Work request -> Reproduce each entry exactly, so that everything except the pictures is carried over.

** Opening Data for analysis block **

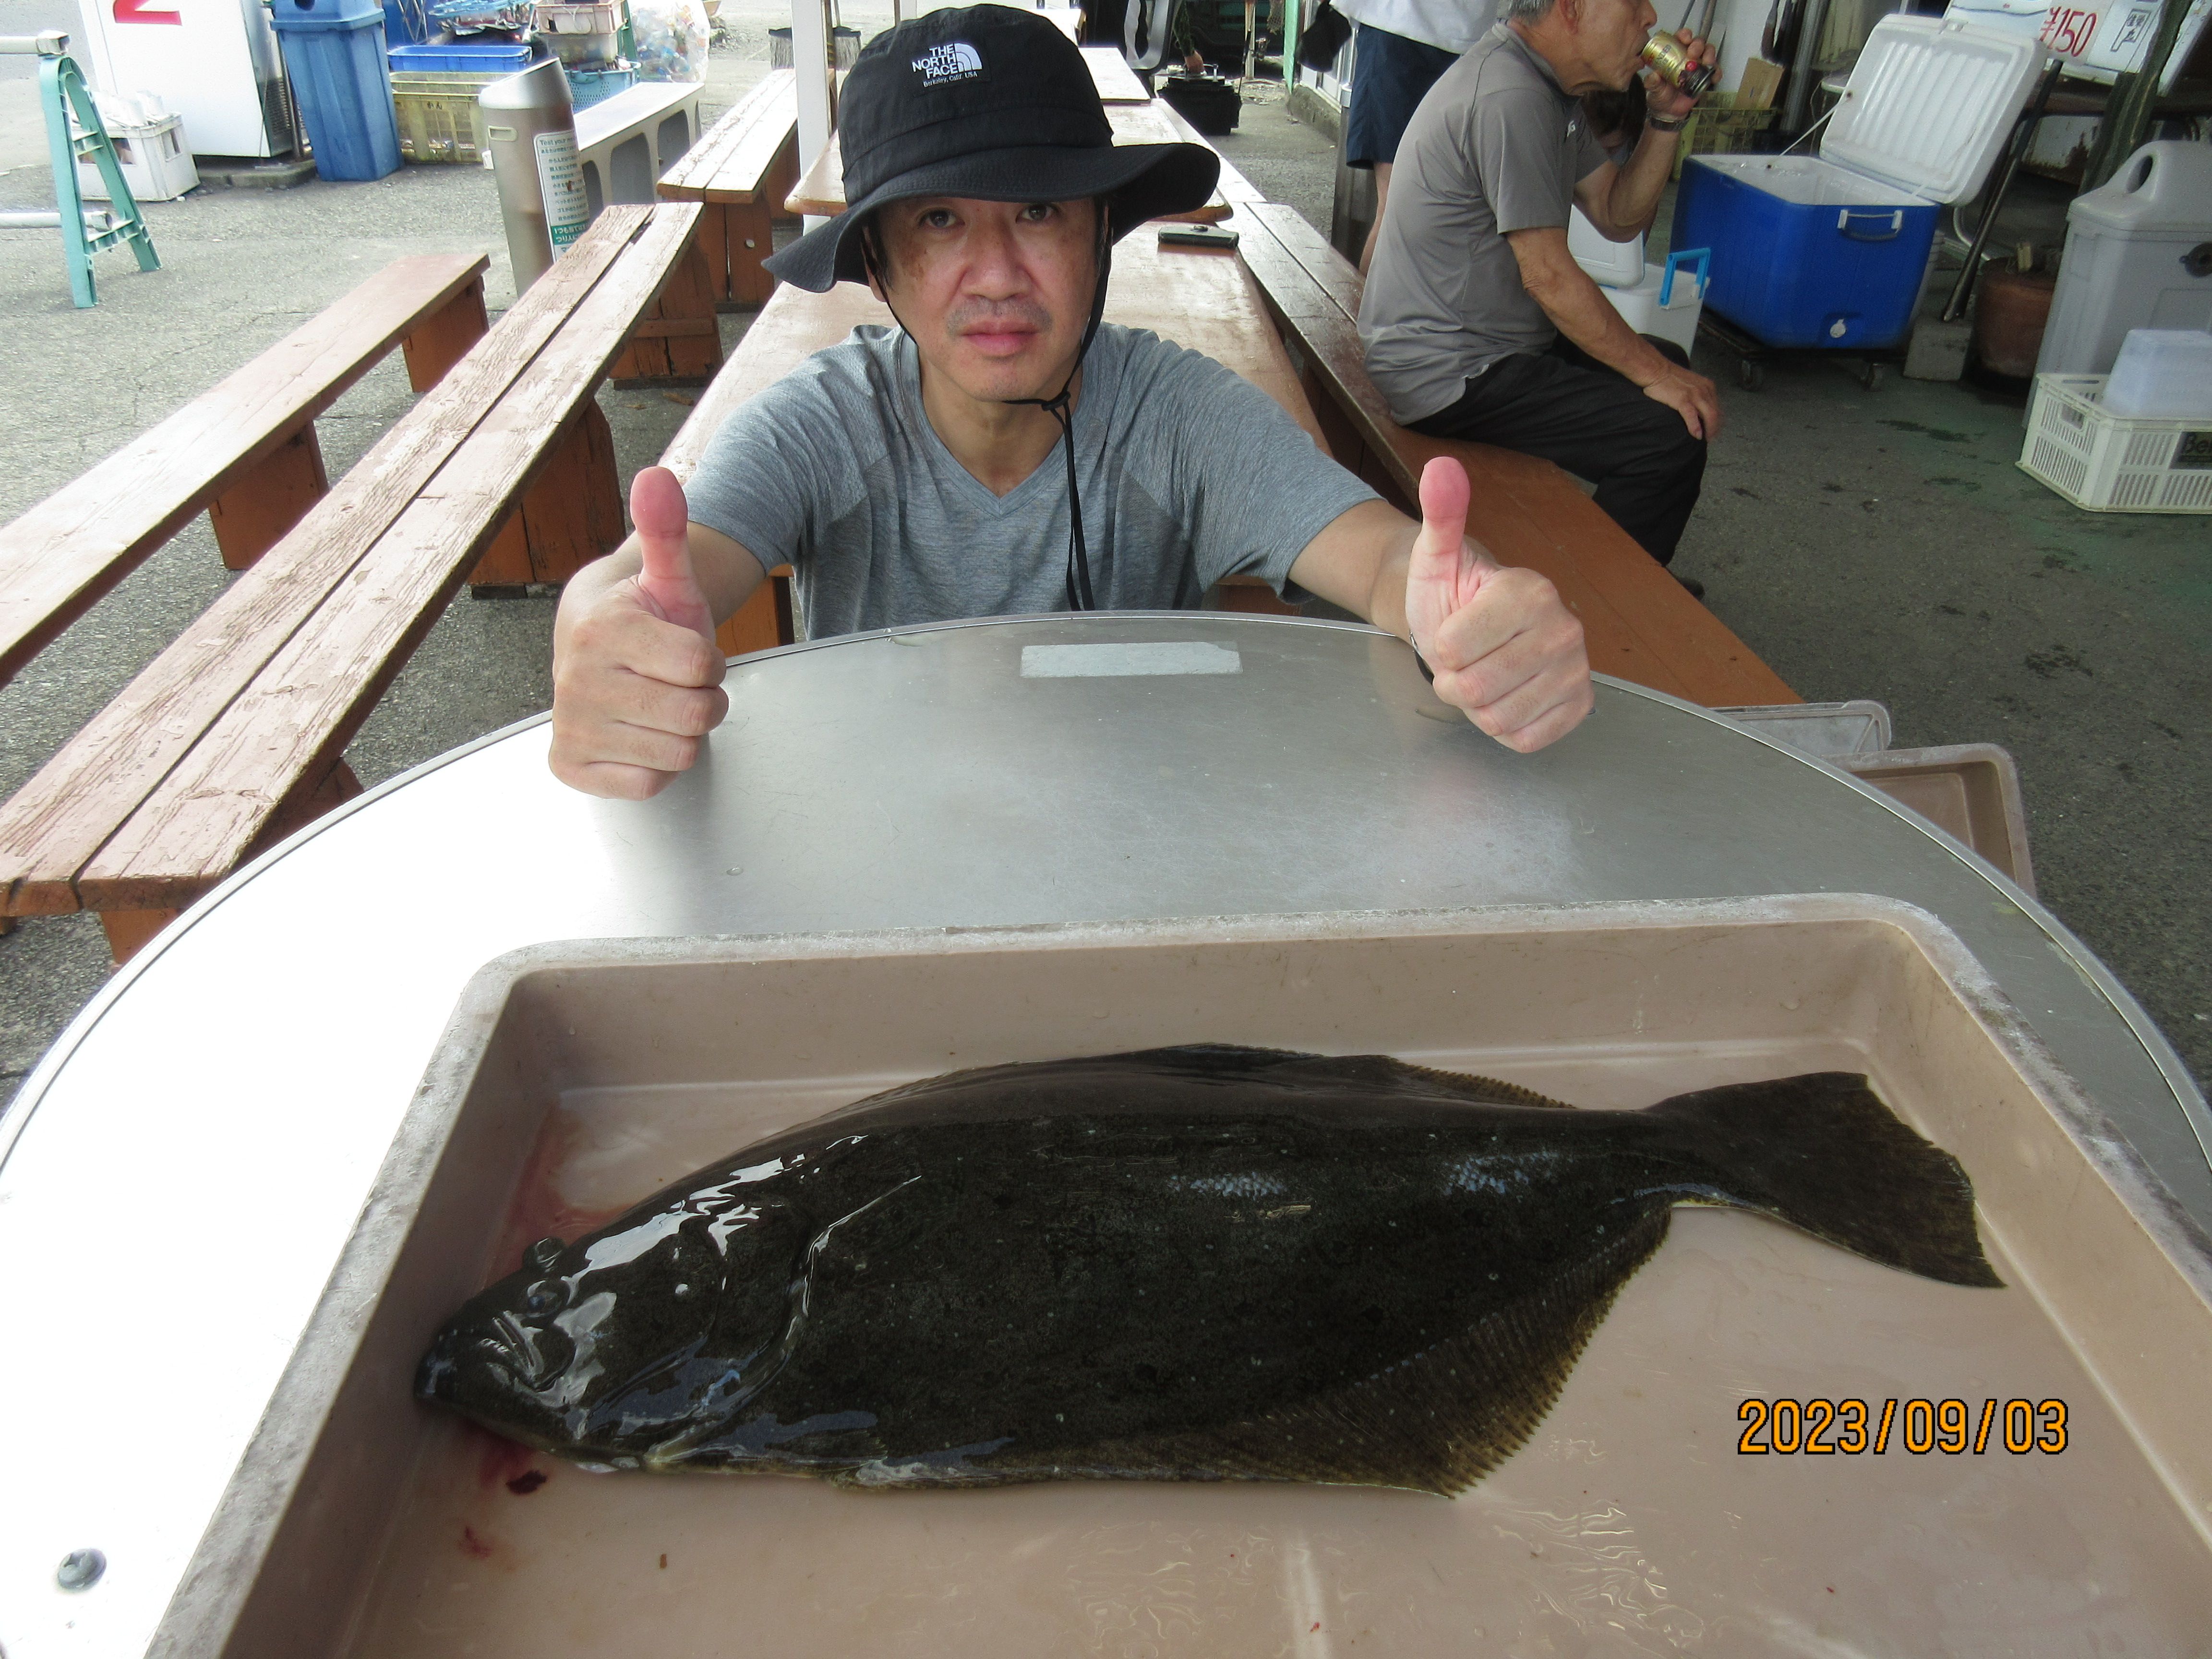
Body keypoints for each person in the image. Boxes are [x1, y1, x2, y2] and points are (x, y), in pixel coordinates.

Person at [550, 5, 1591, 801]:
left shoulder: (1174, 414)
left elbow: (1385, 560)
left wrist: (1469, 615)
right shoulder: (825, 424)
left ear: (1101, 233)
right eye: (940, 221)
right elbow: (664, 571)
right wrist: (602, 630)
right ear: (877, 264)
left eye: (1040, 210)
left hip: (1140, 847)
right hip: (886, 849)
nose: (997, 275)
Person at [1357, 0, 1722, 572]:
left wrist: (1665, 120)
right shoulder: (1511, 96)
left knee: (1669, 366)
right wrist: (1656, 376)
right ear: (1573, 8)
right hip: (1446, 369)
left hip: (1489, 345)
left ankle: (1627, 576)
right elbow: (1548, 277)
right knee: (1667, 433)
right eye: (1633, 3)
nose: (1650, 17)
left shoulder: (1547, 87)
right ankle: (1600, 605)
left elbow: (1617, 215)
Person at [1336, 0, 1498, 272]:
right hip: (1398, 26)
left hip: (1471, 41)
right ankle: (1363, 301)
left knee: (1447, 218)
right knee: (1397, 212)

** Closing Data for analysis block **

Solution to this exercise ->
Body keypoints for each person in the image. Boxes are [x1, y1, x2, y2] and points are (x, y), in pixel coordinates.

Person at [550, 5, 1591, 801]:
left shoulder: (1174, 414)
left elbow: (1385, 560)
left wrist: (1469, 615)
right shoulder: (825, 424)
left ear: (1101, 233)
right eye: (940, 221)
right elbow: (664, 571)
right wrist: (602, 630)
right ear: (877, 264)
left eye: (1040, 210)
left hip: (1140, 847)
right hip: (886, 849)
nose: (997, 275)
Person at [1357, 0, 1722, 572]:
left wrist: (1665, 120)
right shoulder: (1511, 96)
left knee: (1669, 366)
right wrist: (1656, 376)
right ear: (1573, 8)
right hip: (1446, 369)
left hip: (1489, 345)
left ankle: (1627, 576)
right elbow: (1548, 277)
right knee: (1667, 433)
right eye: (1633, 3)
nose: (1650, 17)
left shoulder: (1547, 87)
right ankle: (1600, 605)
left elbow: (1617, 215)
Person at [1336, 0, 1498, 272]:
right hip: (1398, 26)
left hip: (1471, 41)
right ankle: (1363, 301)
left knee: (1447, 218)
right knee: (1397, 212)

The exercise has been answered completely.